══ Record set

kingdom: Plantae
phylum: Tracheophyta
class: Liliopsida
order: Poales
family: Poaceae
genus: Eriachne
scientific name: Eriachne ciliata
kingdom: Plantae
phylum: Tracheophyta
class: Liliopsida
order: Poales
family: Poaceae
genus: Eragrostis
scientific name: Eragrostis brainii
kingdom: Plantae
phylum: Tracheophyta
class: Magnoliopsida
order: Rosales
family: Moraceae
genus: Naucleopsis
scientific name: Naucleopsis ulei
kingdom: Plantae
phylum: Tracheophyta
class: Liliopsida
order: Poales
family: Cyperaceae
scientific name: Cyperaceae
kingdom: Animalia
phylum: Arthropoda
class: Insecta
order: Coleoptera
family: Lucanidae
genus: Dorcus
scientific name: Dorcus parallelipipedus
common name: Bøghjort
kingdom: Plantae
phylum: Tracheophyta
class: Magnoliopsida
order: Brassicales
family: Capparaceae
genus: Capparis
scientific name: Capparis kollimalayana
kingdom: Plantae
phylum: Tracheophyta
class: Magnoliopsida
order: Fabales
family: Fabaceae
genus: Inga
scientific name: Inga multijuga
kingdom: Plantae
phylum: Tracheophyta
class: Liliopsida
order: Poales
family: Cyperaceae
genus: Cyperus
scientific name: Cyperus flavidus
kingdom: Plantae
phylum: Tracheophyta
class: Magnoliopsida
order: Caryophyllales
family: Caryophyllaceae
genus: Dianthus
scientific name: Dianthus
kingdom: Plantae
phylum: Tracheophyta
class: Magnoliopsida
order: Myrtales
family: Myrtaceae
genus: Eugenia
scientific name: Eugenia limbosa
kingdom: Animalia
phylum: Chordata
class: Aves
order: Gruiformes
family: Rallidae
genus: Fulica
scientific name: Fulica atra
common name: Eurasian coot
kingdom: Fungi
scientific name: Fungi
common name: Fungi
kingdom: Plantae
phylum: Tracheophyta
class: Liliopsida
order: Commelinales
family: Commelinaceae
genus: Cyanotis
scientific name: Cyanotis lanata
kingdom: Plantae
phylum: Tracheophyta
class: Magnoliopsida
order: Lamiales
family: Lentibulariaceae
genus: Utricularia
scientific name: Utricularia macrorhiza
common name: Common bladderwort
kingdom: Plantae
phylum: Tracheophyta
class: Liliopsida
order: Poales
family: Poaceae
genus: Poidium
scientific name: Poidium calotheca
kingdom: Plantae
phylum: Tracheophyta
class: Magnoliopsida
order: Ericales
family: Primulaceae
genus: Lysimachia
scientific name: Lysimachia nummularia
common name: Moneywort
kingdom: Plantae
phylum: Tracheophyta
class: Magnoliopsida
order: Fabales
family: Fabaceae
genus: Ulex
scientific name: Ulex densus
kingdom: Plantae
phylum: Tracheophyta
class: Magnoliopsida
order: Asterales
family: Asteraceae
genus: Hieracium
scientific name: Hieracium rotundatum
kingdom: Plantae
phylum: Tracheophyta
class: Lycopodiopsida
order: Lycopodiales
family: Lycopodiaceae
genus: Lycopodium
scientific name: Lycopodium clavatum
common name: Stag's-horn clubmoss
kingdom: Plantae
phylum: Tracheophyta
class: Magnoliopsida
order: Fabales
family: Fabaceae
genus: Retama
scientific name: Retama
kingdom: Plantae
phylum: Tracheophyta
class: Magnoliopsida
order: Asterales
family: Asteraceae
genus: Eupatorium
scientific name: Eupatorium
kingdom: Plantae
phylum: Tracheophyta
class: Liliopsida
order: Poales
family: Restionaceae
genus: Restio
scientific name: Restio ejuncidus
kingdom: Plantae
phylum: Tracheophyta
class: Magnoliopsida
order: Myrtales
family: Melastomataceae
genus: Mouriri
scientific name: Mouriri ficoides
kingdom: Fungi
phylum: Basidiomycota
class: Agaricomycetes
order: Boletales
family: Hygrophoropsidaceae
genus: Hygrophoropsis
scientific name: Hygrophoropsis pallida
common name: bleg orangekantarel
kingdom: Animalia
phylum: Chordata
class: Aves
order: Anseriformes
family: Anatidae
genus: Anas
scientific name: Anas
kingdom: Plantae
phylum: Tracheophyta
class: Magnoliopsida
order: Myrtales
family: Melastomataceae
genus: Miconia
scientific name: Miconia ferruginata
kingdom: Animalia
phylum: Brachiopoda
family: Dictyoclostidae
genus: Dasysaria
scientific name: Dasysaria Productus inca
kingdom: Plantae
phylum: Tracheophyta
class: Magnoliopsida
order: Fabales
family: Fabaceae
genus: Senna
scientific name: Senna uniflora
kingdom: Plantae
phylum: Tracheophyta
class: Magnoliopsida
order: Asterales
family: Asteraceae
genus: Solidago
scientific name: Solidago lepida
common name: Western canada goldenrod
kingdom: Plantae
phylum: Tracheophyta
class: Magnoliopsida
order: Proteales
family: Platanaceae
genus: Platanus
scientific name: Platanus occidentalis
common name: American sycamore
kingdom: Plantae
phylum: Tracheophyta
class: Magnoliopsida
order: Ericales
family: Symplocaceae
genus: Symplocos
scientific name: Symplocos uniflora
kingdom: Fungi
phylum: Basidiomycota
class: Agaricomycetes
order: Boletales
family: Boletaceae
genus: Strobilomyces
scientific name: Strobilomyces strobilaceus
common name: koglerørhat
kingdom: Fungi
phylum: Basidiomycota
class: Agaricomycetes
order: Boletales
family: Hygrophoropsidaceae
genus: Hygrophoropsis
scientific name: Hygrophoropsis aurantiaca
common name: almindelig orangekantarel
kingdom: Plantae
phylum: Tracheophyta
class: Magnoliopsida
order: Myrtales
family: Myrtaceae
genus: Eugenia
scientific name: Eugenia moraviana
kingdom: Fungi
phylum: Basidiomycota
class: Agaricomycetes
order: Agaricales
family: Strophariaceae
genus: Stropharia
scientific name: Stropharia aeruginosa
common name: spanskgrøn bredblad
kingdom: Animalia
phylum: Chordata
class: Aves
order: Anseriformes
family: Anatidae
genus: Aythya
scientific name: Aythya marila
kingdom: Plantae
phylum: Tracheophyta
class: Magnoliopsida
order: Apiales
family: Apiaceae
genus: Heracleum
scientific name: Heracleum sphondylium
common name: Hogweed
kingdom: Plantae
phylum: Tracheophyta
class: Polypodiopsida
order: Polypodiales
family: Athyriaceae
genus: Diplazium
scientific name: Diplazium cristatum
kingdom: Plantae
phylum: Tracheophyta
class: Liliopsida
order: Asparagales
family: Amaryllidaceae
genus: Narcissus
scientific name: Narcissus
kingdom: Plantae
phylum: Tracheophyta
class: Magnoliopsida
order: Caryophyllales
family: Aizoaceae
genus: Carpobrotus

════

[Written request] Please rewrite every line of the listing, putting "taxon name" in place of "scientific name" and leaving everything else as it is.

[Task result]
kingdom: Plantae
phylum: Tracheophyta
class: Liliopsida
order: Poales
family: Poaceae
genus: Eriachne
taxon name: Eriachne ciliata
kingdom: Plantae
phylum: Tracheophyta
class: Liliopsida
order: Poales
family: Poaceae
genus: Eragrostis
taxon name: Eragrostis brainii
kingdom: Plantae
phylum: Tracheophyta
class: Magnoliopsida
order: Rosales
family: Moraceae
genus: Naucleopsis
taxon name: Naucleopsis ulei
kingdom: Plantae
phylum: Tracheophyta
class: Liliopsida
order: Poales
family: Cyperaceae
taxon name: Cyperaceae
kingdom: Animalia
phylum: Arthropoda
class: Insecta
order: Coleoptera
family: Lucanidae
genus: Dorcus
taxon name: Dorcus parallelipipedus
common name: Bøghjort
kingdom: Plantae
phylum: Tracheophyta
class: Magnoliopsida
order: Brassicales
family: Capparaceae
genus: Capparis
taxon name: Capparis kollimalayana
kingdom: Plantae
phylum: Tracheophyta
class: Magnoliopsida
order: Fabales
family: Fabaceae
genus: Inga
taxon name: Inga multijuga
kingdom: Plantae
phylum: Tracheophyta
class: Liliopsida
order: Poales
family: Cyperaceae
genus: Cyperus
taxon name: Cyperus flavidus
kingdom: Plantae
phylum: Tracheophyta
class: Magnoliopsida
order: Caryophyllales
family: Caryophyllaceae
genus: Dianthus
taxon name: Dianthus
kingdom: Plantae
phylum: Tracheophyta
class: Magnoliopsida
order: Myrtales
family: Myrtaceae
genus: Eugenia
taxon name: Eugenia limbosa
kingdom: Animalia
phylum: Chordata
class: Aves
order: Gruiformes
family: Rallidae
genus: Fulica
taxon name: Fulica atra
common name: Eurasian coot
kingdom: Fungi
taxon name: Fungi
common name: Fungi
kingdom: Plantae
phylum: Tracheophyta
class: Liliopsida
order: Commelinales
family: Commelinaceae
genus: Cyanotis
taxon name: Cyanotis lanata
kingdom: Plantae
phylum: Tracheophyta
class: Magnoliopsida
order: Lamiales
family: Lentibulariaceae
genus: Utricularia
taxon name: Utricularia macrorhiza
common name: Common bladderwort
kingdom: Plantae
phylum: Tracheophyta
class: Liliopsida
order: Poales
family: Poaceae
genus: Poidium
taxon name: Poidium calotheca
kingdom: Plantae
phylum: Tracheophyta
class: Magnoliopsida
order: Ericales
family: Primulaceae
genus: Lysimachia
taxon name: Lysimachia nummularia
common name: Moneywort
kingdom: Plantae
phylum: Tracheophyta
class: Magnoliopsida
order: Fabales
family: Fabaceae
genus: Ulex
taxon name: Ulex densus
kingdom: Plantae
phylum: Tracheophyta
class: Magnoliopsida
order: Asterales
family: Asteraceae
genus: Hieracium
taxon name: Hieracium rotundatum
kingdom: Plantae
phylum: Tracheophyta
class: Lycopodiopsida
order: Lycopodiales
family: Lycopodiaceae
genus: Lycopodium
taxon name: Lycopodium clavatum
common name: Stag's-horn clubmoss
kingdom: Plantae
phylum: Tracheophyta
class: Magnoliopsida
order: Fabales
family: Fabaceae
genus: Retama
taxon name: Retama
kingdom: Plantae
phylum: Tracheophyta
class: Magnoliopsida
order: Asterales
family: Asteraceae
genus: Eupatorium
taxon name: Eupatorium
kingdom: Plantae
phylum: Tracheophyta
class: Liliopsida
order: Poales
family: Restionaceae
genus: Restio
taxon name: Restio ejuncidus
kingdom: Plantae
phylum: Tracheophyta
class: Magnoliopsida
order: Myrtales
family: Melastomataceae
genus: Mouriri
taxon name: Mouriri ficoides
kingdom: Fungi
phylum: Basidiomycota
class: Agaricomycetes
order: Boletales
family: Hygrophoropsidaceae
genus: Hygrophoropsis
taxon name: Hygrophoropsis pallida
common name: bleg orangekantarel
kingdom: Animalia
phylum: Chordata
class: Aves
order: Anseriformes
family: Anatidae
genus: Anas
taxon name: Anas
kingdom: Plantae
phylum: Tracheophyta
class: Magnoliopsida
order: Myrtales
family: Melastomataceae
genus: Miconia
taxon name: Miconia ferruginata
kingdom: Animalia
phylum: Brachiopoda
family: Dictyoclostidae
genus: Dasysaria
taxon name: Dasysaria Productus inca
kingdom: Plantae
phylum: Tracheophyta
class: Magnoliopsida
order: Fabales
family: Fabaceae
genus: Senna
taxon name: Senna uniflora
kingdom: Plantae
phylum: Tracheophyta
class: Magnoliopsida
order: Asterales
family: Asteraceae
genus: Solidago
taxon name: Solidago lepida
common name: Western canada goldenrod
kingdom: Plantae
phylum: Tracheophyta
class: Magnoliopsida
order: Proteales
family: Platanaceae
genus: Platanus
taxon name: Platanus occidentalis
common name: American sycamore
kingdom: Plantae
phylum: Tracheophyta
class: Magnoliopsida
order: Ericales
family: Symplocaceae
genus: Symplocos
taxon name: Symplocos uniflora
kingdom: Fungi
phylum: Basidiomycota
class: Agaricomycetes
order: Boletales
family: Boletaceae
genus: Strobilomyces
taxon name: Strobilomyces strobilaceus
common name: koglerørhat
kingdom: Fungi
phylum: Basidiomycota
class: Agaricomycetes
order: Boletales
family: Hygrophoropsidaceae
genus: Hygrophoropsis
taxon name: Hygrophoropsis aurantiaca
common name: almindelig orangekantarel
kingdom: Plantae
phylum: Tracheophyta
class: Magnoliopsida
order: Myrtales
family: Myrtaceae
genus: Eugenia
taxon name: Eugenia moraviana
kingdom: Fungi
phylum: Basidiomycota
class: Agaricomycetes
order: Agaricales
family: Strophariaceae
genus: Stropharia
taxon name: Stropharia aeruginosa
common name: spanskgrøn bredblad
kingdom: Animalia
phylum: Chordata
class: Aves
order: Anseriformes
family: Anatidae
genus: Aythya
taxon name: Aythya marila
kingdom: Plantae
phylum: Tracheophyta
class: Magnoliopsida
order: Apiales
family: Apiaceae
genus: Heracleum
taxon name: Heracleum sphondylium
common name: Hogweed
kingdom: Plantae
phylum: Tracheophyta
class: Polypodiopsida
order: Polypodiales
family: Athyriaceae
genus: Diplazium
taxon name: Diplazium cristatum
kingdom: Plantae
phylum: Tracheophyta
class: Liliopsida
order: Asparagales
family: Amaryllidaceae
genus: Narcissus
taxon name: Narcissus
kingdom: Plantae
phylum: Tracheophyta
class: Magnoliopsida
order: Caryophyllales
family: Aizoaceae
genus: Carpobrotus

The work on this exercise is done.